▶ [What is required]:
All lines holding the word "with" in the listing below need to be copied.

▶ [The input]:
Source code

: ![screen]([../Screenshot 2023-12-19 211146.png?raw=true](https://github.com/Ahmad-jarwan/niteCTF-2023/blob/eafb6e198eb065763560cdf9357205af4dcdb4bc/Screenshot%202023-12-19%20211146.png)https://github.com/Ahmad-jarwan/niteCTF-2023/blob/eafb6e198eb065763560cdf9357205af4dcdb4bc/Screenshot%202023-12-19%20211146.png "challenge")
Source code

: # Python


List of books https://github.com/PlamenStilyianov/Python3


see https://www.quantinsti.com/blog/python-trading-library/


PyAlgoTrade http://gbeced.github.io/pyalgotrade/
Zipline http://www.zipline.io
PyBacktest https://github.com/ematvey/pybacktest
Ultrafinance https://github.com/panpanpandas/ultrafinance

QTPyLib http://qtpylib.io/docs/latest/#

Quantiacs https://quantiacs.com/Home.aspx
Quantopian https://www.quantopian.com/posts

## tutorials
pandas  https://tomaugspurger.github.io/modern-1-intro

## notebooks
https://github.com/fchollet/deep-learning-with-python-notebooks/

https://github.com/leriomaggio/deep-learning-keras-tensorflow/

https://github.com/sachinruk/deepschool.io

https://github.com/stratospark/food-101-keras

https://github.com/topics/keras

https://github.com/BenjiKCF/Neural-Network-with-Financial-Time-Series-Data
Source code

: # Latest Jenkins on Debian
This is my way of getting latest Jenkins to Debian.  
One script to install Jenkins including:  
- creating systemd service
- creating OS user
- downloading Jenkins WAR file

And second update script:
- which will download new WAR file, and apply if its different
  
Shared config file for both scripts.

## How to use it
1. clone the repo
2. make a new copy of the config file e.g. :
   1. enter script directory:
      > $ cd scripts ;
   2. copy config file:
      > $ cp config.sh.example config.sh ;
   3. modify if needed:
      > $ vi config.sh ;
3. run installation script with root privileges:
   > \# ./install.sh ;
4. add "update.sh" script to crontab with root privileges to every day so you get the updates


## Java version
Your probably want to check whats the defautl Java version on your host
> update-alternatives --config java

▶ [Solution for this exercise]:
https://github.com/fchollet/deep-learning-with-python-notebooks/
https://github.com/BenjiKCF/Neural-Network-with-Financial-Time-Series-Data
3. run installation script with root privileges:
4. add "update.sh" script to crontab with root privileges to every day so you get the updates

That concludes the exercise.